Global Policy Forum

U.N. Reports Mixed Results on Afghan Poppy Crops


By Alissa Rubin

Published: September 30, 2010

 

KABUL, Afghanistan - With extraordinary effort, the Afghan government and Western aid programs have modestly reduced poppy cultivation in the country's largest opium-producing province in the past year, but cultivation nationwide remained at last year's levels and in two provinces increased sharply, according to the annual report released Thursday by the United Nations Office on Drugs and Crime.

Cultivation is a leading measure of farmers' openness to growing alternative crops. Production, the other measure most frequently cited, was down sharply in the past year because of a blight that decreased the yield by 48 percent. Over all, that meant that Afghanistan produced almost 4,000 tons. The information in the United Nations report is gathered by a combination of aerial surveillance and on-the-ground interviews with farmers, security force members, prosecutors and others who track narcotics.

In Helmand Province, cultivation dropped 7 percent. In a swath of land along the Helmand River Valley, where there has been an enormous focus by NATO troops and international reconstruction workers, the acreage open for cultivation of vegetables and staple crops increased somewhat, according to a counternarcotics expert from the British Embassy, who was not authorized to speak publicly on the subject.

Yury Fedotov, executive director of the United Nations agency, said, "This is good news, but there is no room for false optimism."

The decrease in production appeared to be primarily the result of the blight, but it was a positive sign that the overall area under cultivation at least did not expand in the past year, according to Afghan and United Nations narcotics experts.

However, experts said they were worried that skyrocketing poppy prices could undercut the efforts to reduce cultivation in the coming year. The price farmers were paid by traffickers rose to about $58 per pound in 2010 from $22 per pound in 2009, making opium poppy a more attractive crop financially than alternatives like wheat in the impoverished rural areas of the country.

"The market may again become lucrative for poppy crop growers," Mr. Fedotov said.
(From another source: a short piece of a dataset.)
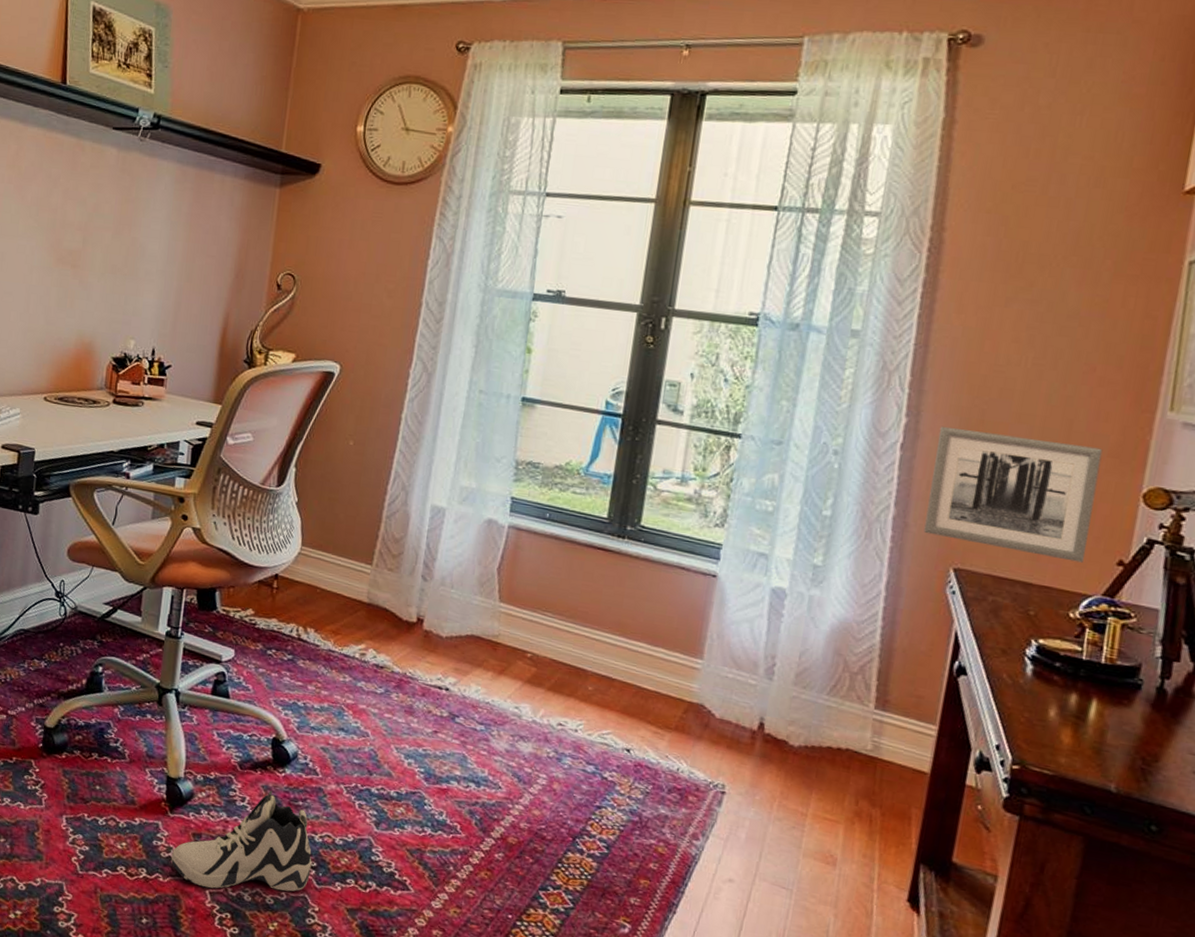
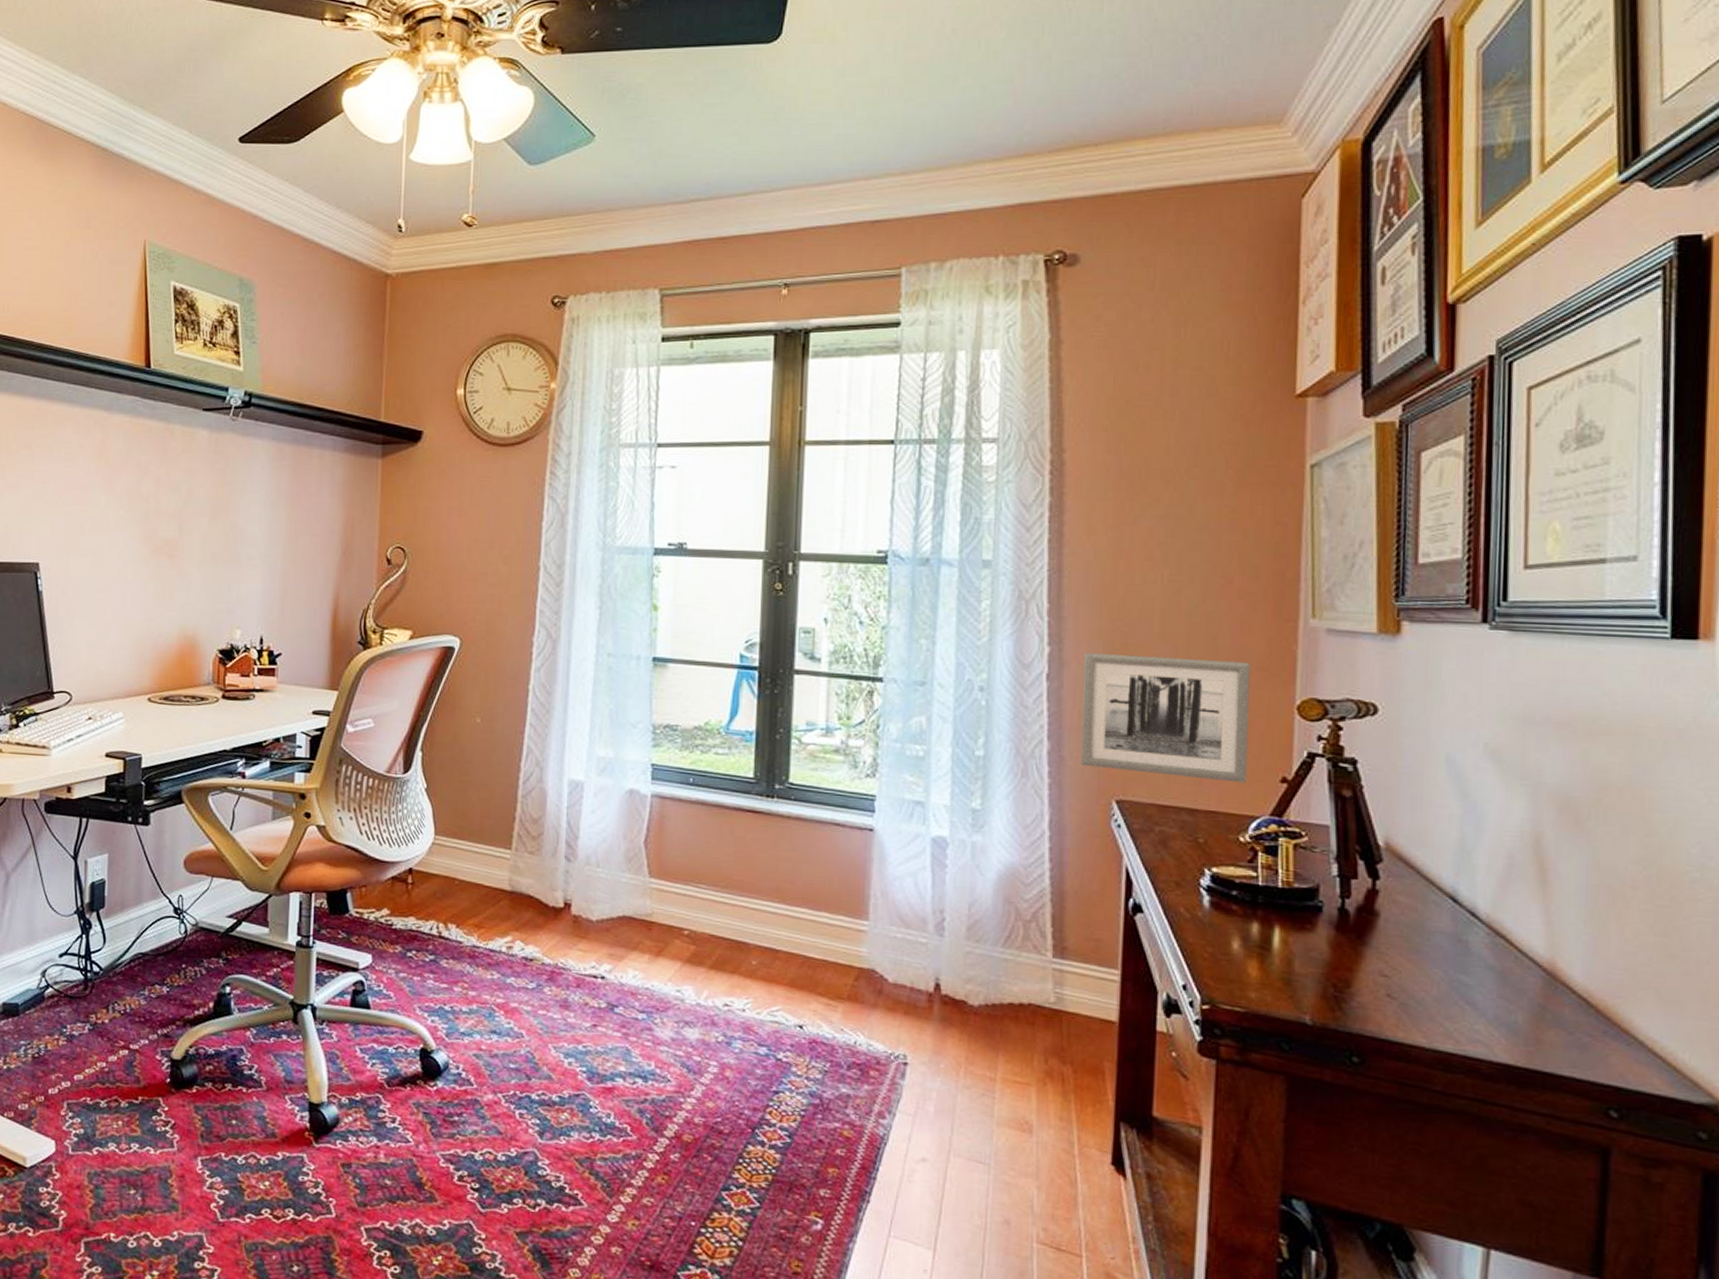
sneaker: present [171,790,312,892] -> none [319,1107,474,1225]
Helmand was the brightest spot in the main southern and western poppy-growing regions. In neighboring Kandahar Province, cultivation rose 30 percent, and in Farah Province cultivation was up 17 percent.

Almost all cultivation took place in nine provinces in the southern and western region, which are among Afghanistan's least secure. Twenty of the country's 34 provinces are poppy free, and that number has now held steady for two years.

"Ninety-eight percent of poppy cultivation takes place in the provinces where security is not good," said Zarar Ahmad Muqbil, the Afghan minister for counternarcotics.

Diplomats who track poppy production attribute the decrease in Helmand's cultivation levels despite the increased price of poppy in part to the efforts of the provincial governor, Gulab Mangal, who has been among the most active of Afghanistan's leaders in trying to reduce poppy cultivation. They also credit an array of international programs that spent hundreds of millions of dollars on seed and fertilizer subsidies, irrigation canal cleaning and market reconstruction.

In the past few years, many markets had been closed or sharply constrained by insurgent activity. With more than 10,000 coalition troops in Helmand, though, the area has become somewhat more secure. It is still one of the most unstable and deadly parts of Afghanistan.

Governor Mangal eradicated about 10,000 acres of poppies, more than in any other province, and while eradication is widely viewed as useful only if it is paired with other support programs, in some areas of Helmand it has been. By contrast, in Kandahar, just under 160 acres were eradicated in 2010, and the governor, Wesa Torylai, has not pursued a comprehensive program to reduce poppy cultivation.

In Kandahar on Thursday, a suicide bomber attacked a NATO convoy, killing three Afghan civilians and wounding nine others on the main highway near the vast coalition base at the Kandahar airfield, according to Zalmai Ayoubi, a spokesman for Governor Torylai. A coalition spokesman said there was no information yet on whether there were NATO casualties.

Five NATO service members were killed in southern Afghanistan on Thursday, according to a NATO spokesman who said that four of them died when roadside bombs exploded. NATO also said that it inadvertently killed four Afghan civilians and injured three others in a strike in Ghazni Province on Wednesday.